Gli abituali frequentatori di mostre e gallerie non pensino di trovare nelle materiche carte di Stefano Rambaldi, pronti riscontri ed aspetti d’immediata, semplice lettura.
Nel percorrere richiami naturali, tracce rievocanti indimenticati viaggi o pulsanti memorie d’antiche geologie, l’appartato artista (raramente le sue opere entrano in circuiti espositivi) può intitolare nel modo più accessibile ricerche ed emozioni.
Su fondi cupi e/o dorati, i fantasiosi diagrammi, le sensitive ramificazioni, i piani, i volumi di un immaginoso neo-cubismo possono definirsi, secondo il loro Autore, come luoghi di spettacolo, campi di grano, planimetrie insulari.
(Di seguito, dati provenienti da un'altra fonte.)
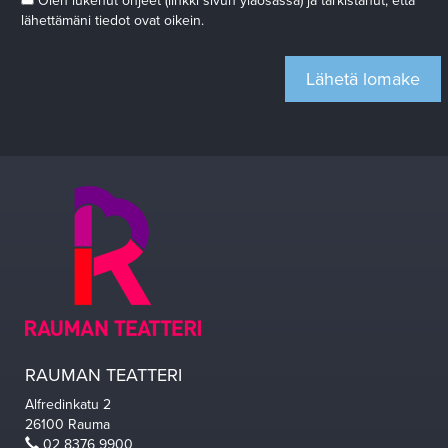
Olen lukenut ohjeet (linkki sivun yläosassa) ja tarkistanut, että
lähettämäni tiedot ovat oikein.
RAUMAN TEATTERI
Alfredinkatu 2
26100 Rauma
02 8376 9900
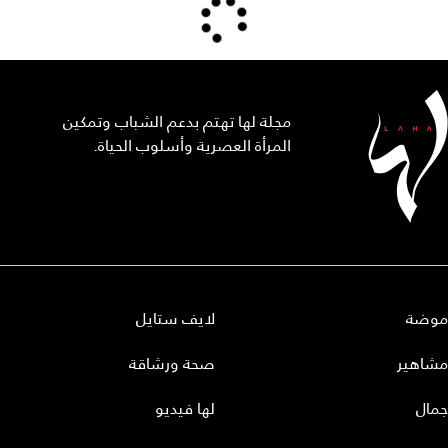
مجلة لها تهتم بدعم الشباب وتمكين
المرأة العصرية وأسلوب الحياة.
موضة
لايف ستايل
مشاهير
صحة ورشاقة
جمال
لها فيديو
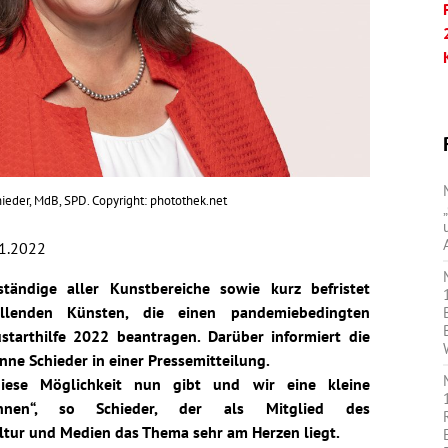
ieder, MdB, SPD. Copyright: photothek.net
1.2022
tändige aller Kunstbereiche sowie kurz befristet
ellenden Künsten, die einen pandemiebedingten
starthilfe 2022 beantragen. Darüber informiert die
e Schieder in einer Pressemitteilung.
iese Möglichkeit nun gibt und wir eine kleine
önnen“, so Schieder, der als Mitglied des
ltur und Medien das Thema sehr am Herzen liegt.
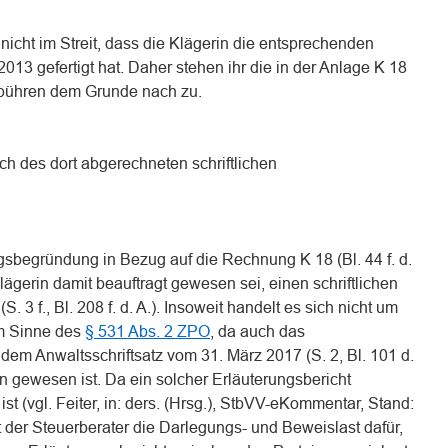
nicht im Streit, dass die Klägerin die entsprechenden
013 gefertigt hat. Daher stehen ihr die in der Anlage K 18
ebühren dem Grunde nach zu.
ich des dort abgerechneten schriftlichen
gsbegründung in Bezug auf die Rechnung K 18 (Bl. 44 f. d.
 Klägerin damit beauftragt gewesen sei, einen schriftlichen
 3 f., Bl. 208 f. d. A.). Insoweit handelt es sich nicht um
im Sinne des
§ 531 Abs. 2 ZPO
, da auch das
 dem Anwaltsschriftsatz vom 31. März 2017 (S. 2, Bl. 101 d.
n gewesen ist. Da ein solcher Erläuterungsbericht
ist (vgl. Feiter, in: ders. (Hrsg.), StbVV-eKommentar, Stand:
gt der Steuerberater die Darlegungs- und Beweislast dafür,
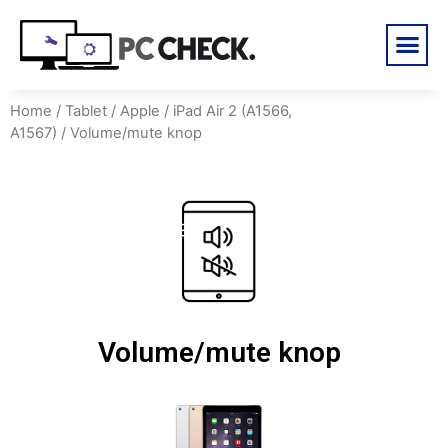
Home
/
Tablet
/
Apple
/
iPad Air 2 (A1566,
A1567)
/ Volume/mute knop
Volume/mute knop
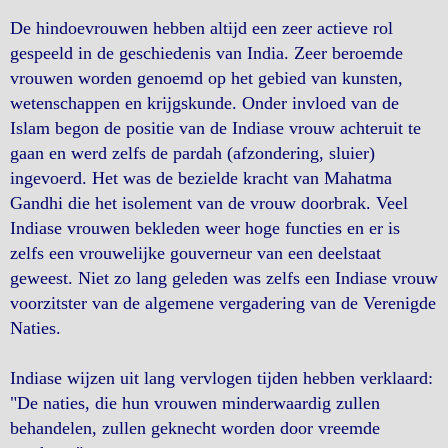
De hindoevrouwen hebben altijd een zeer actieve rol
gespeeld in de geschiedenis van India. Zeer beroemde
vrouwen worden genoemd op het gebied van kunsten,
wetenschappen en krijgskunde. Onder invloed van de
Islam begon de positie van de Indiase vrouw achteruit te
gaan en werd zelfs de pardah (afzondering, sluier)
ingevoerd. Het was de bezielde kracht van Mahatma
Gandhi die het isolement van de vrouw doorbrak. Veel
Indiase vrouwen bekleden weer hoge functies en er is
zelfs een vrouwelijke gouverneur van een deelstaat
geweest. Niet zo lang geleden was zelfs een Indiase vrouw
voorzitster van de algemene vergadering van de Verenigde
Naties.
Indiase wijzen uit lang vervlogen tijden hebben verklaard:
"De naties, die hun vrouwen minderwaardig zullen
behandelen, zullen geknecht worden door vreemde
Ma poco importa se nell’elaborato comporsi di argentati fogli, cere, aniline, inchiostri, può sfuggire una comune leggibilità figurativa, se memorie d’oriente si succedono come rivissute teorie di tonali accordi sul fondo di una sintetizzata cupola, se i tasselli acquerellati sulla rugosità di una spessa superfice divengono mobili espressività di una insolita astratta geometria.
Interessa, invece, nel silenzioso operare si Stefano Rambaldi, il raggiunto equilibrio plastico e cromatico che accompagna le forme, che individua tracciati di un’approfondita, inesausta, sempre coerente indagine.
Nelle studiate, meditate carte , nella maggior parte di vaste dimensioni, il risolversi di una intima interiorità e con il procedere di riflessive grafie, un misterioso proporsi di modulati rilievi, la sobria, assorta essenzialità vitale dei colori.